Kjkinney commented 5 years ago

@1Gump heading hold originally existed to force the plane wings level and maintain heading at a certain horizontal distance from the land point. This is allegedly somewhat helpful for a wheeled airplane so that it's not landing with a wing low, or in a crab. The issue with this is that the plane can get blown off course laterally due to it forcing the heading and limiting roll of the aircraft, as well causing this bug to occur.

What setting it to 0 does is allow the plane to follow the "waypoint track" up to and past the land waypoint with full yaw and pitch control, greatly improving lateral landing accuracy. We use belly landing aircraft, so the wing low or crab landing does not affect us on landing.

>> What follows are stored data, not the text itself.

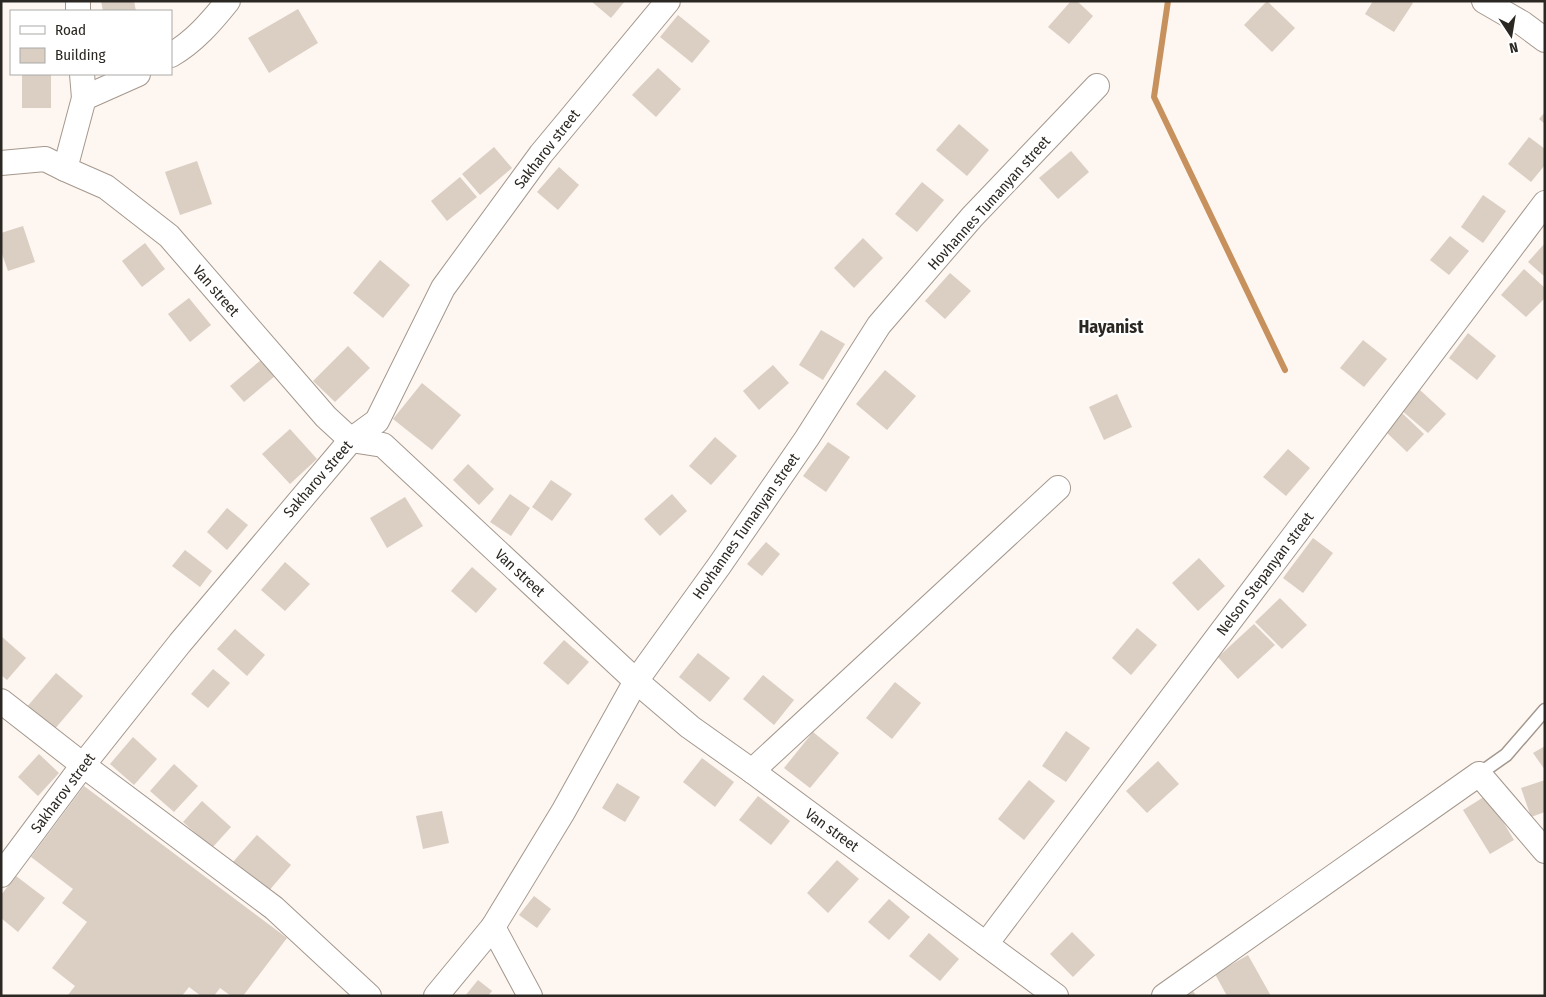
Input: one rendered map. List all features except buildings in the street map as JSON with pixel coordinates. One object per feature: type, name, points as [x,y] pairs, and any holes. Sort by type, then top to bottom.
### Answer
[{"type":"street","points":[[172,54],[185,47],[218,14],[228,1]]},
{"type":"street","name":"Sakharov street","points":[[1,875],[83,765],[180,643],[351,440],[377,421],[443,288],[540,154],[668,1]]},
{"type":"street","points":[[1484,1],[1522,23],[1545,40]]},
{"type":"street","points":[[64,169],[84,98],[82,75]]},
{"type":"street","points":[[84,98],[136,75]]},
{"type":"street","name":"Hovhannes Tumanyan street","points":[[436,996],[493,926],[563,812],[636,681],[719,566],[807,438],[879,325],[972,217],[1097,86]]},
{"type":"street","name":"Van street","points":[[1,163],[44,158],[106,187],[168,236],[326,417],[351,440],[383,446],[636,681],[690,727],[1056,996]]},
{"type":"street","name":"Nelson Stepanyan street","points":[[986,944],[1545,203]]},
{"type":"street","points":[[752,771],[1058,488]]},
{"type":"street","points":[[1,701],[274,908],[368,996]]},
{"type":"street","points":[[1164,996],[1479,774],[1545,851]]},
{"type":"street","points":[[493,926],[530,996]]},
{"type":"lane","points":[[1479,774],[1506,755],[1545,710]]},
{"type":"waterway","points":[[1168,1],[1154,97],[1285,370]]},
{"type":"district","name":"Hayanist","points":[[1111,327]]}]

1Gump commented 5 years ago

@1Gump heading hold originally existed to force the plane wings level and maintain heading at a certain horizontal distance from the land point. This is allegedly somewhat helpful for a wheeled airplane so that it's not landing with a wing low, or in a crab. The issue with this is that the plane can get blown off course laterally due to it forcing the heading and limiting roll of the aircraft, as well causing this bug to occur. What setting it to 0 does is allow the plane to follow the "waypoint track" up to and past the land waypoint with full yaw and pitch control, greatly improving lateral landing accuracy. We use belly landing aircraft, so the wing low or crab landing does not affect us on landing.

! that's exactly opposite of what I expected HH to do. "Heading" invokes a thought of direction, not attitude. I thought the gyro/accel would normally be working to stabilize the attitude of the plane to prevent dropping a wing. Crabbing, though, does make sense in a directional heading hold with crosswind situation. Interpreting "heading" as the airframe fuselage pointed direction, I could see how this would cause a drift off course. i have certainly had trouble with the plane staying the course in a straight line, as you mentioned lateral landing accuracy, especially in crosswinds. i DID notice, however, the plane correct for a crab before touchdown (which was a pleasant surprise). i'm certainly curious now (uh oh). With larger, faster planes, a crab landing is much more consquential to the gear...dang i hate tradeoffs.

Antiheavy commented 5 years ago

"Heading" invokes a thought of direction, not attitude

In the aircraft world heading typically refers to the direction the nose is pointed (sometimes people call yaw and heading equal to eachother, but this sort of depends on what coordinate system you are referring to). this web page has a decent description about what "heading" means in the aircraft sense: http://www.chrobotics.com/library/heading-course-and-crab-angle

1Gump commented 5 years ago

thx a bunch @Antiheavy. good and helpful lesson.

stale[bot] commented 4 years ago

This issue has been automatically marked as stale because it has not had recent activity. Thank you for your contributions.